Appropriation (Parliament 2016-2017) Bill 2016

2016-06-21

MR BARBER (Northern Metropolitan) — I was waiting to hear the government's view on this, but I will dive in anyway and say that the Greens will also be supporting these amendments. I have served on one joint committee, the Public Accounts and Estimates Committee, and also on a number of different upper house committees ad hoc. It has taken my three terms in Parliament to actually establish this system, which mirrors the system of the Senate, and get it up and running.

One of the things that these committees have been doing is scrutinising various bits of government legislation, some of which were hugely impactful and actually quite detailed. We do not know what piece of legislation the government is going to throw up next. Therefore we have to make sure that the committees are well provided for, because the next major move by the government, along the lines of the privatisation of the port, could be coming around the corner. Therefore we need to make sure not that the committees are running out of money but in fact that they are well provided with money.

The other thing that these committees have done since the election is they have in a broad sense scrutinised the activities of government. We did not know that V/Line was going to go belly up earlier this year, but it did, and in my view when it did it required a response from the Legislative Council to act quickly and to thoroughly review what was going on there by calling all the relevant witnesses.

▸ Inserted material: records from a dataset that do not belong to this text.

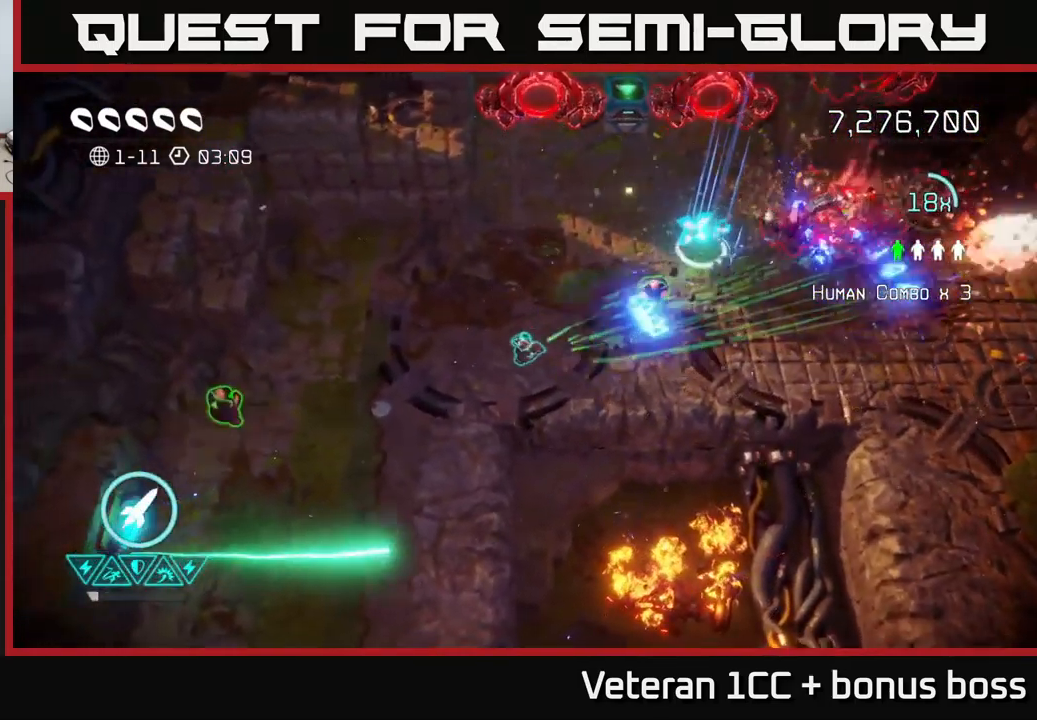
{"buttons": ["L2"], "left_stick": "down-left", "right_stick": "right", "events": [[350, "L2", "down"], [483, "left_stick", "down-left"]]}
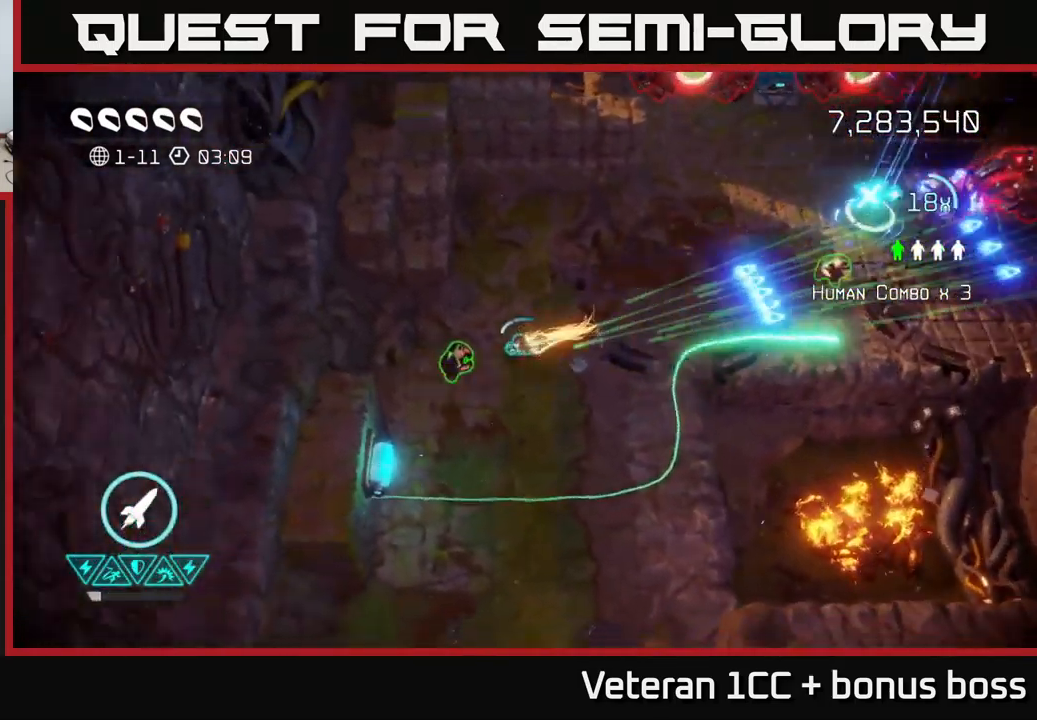
{"buttons": [], "left_stick": "up-right", "right_stick": "down", "events": [[17, "L2", "up"], [117, "right_stick", "down-left"], [167, "left_stick", "right"], [250, "right_stick", "down"], [333, "left_stick", "up-right"]]}
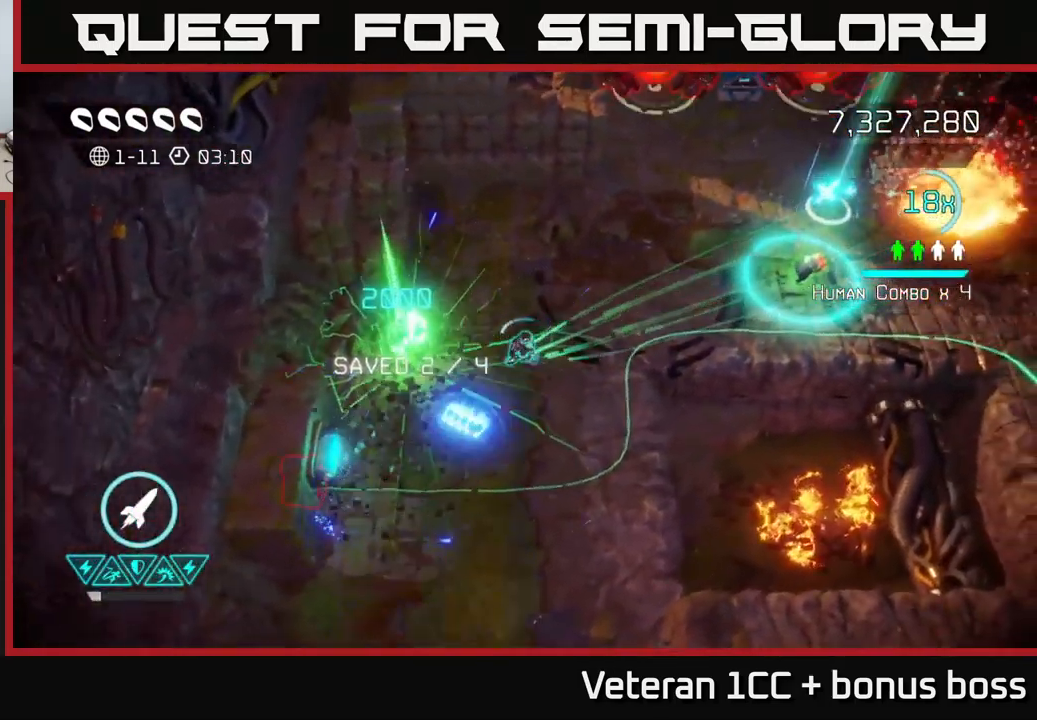
{"buttons": [], "left_stick": "up-right", "right_stick": "right", "events": [[100, "right_stick", "right"]]}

Likewise you do not always know with a particular reference or a particular job of work that the Council votes to give these committees how much the public is going to get involved. There will be some issues on which the public will have minimal involvement. It will mainly be a discussion around technical and expert issues. But there will be other things, such as end-of-life choices or the current bill about better safety for bicycles on the roads, where you can have a huge level of community engagement. For that reason you just cannot have committees limping along on the basic requirements of simply the paid staff. You need the ability to travel around the state; you need the ability to make provision for witnesses and different types of testimony. Sometimes you need to go out and gather evidence, and in the case of the end-of-life choices I think most people here have agreed that it was a worthwhile exercise taking some MPs off to different jurisdictions to scrutinise the issues in detail.

Having sat on one of the joint committees I can tell you their budgets are very well provided. In fact just the travel budgets of some of those committees are more than some of our upper house staff would dream of having at their disposal. I think the upper house committees are doing good work.

The other issue I would raise is that, as was noted, the government is not actually putting its bill through committee of the whole in the lower house. Sometimes those bills are coming to this house with problems. Some of the work of those committees is actually fixing the government's own legislation or negotiating out the kind of issues that the government should have already dealt with through its own external processes, which it has almost unlimited resources to do. It can refer things to the Victorian Law Reform Commission. It can conduct its own public consultations. We have got an inquiry underway into Uber and ridesharing, and yet the government's processes on that issue so far have been almost completely secret. We would not have to do that if the government had actually done its own public process. As long as the government continues to act in that vein these committees are going to need the resources to do things that in my view really should be done by the government before it brings the bills here.

So for all those reasons it is important to have a proper allocation of funds made available up-front. The upper house needs to be free to refer matters whenever it needs to to those committees rather than first having to check whether that is all right with the government and ask 'Do we have enough money to do so?'. For that reason Mr Rich-Phillips's quite proportionate amendment, simply topping up a similar amount to that which we know has been used in the current financial year, is an appropriate move. I hope that the Legislative Assembly, when it receives this suggested amendment, sees it the same way we do.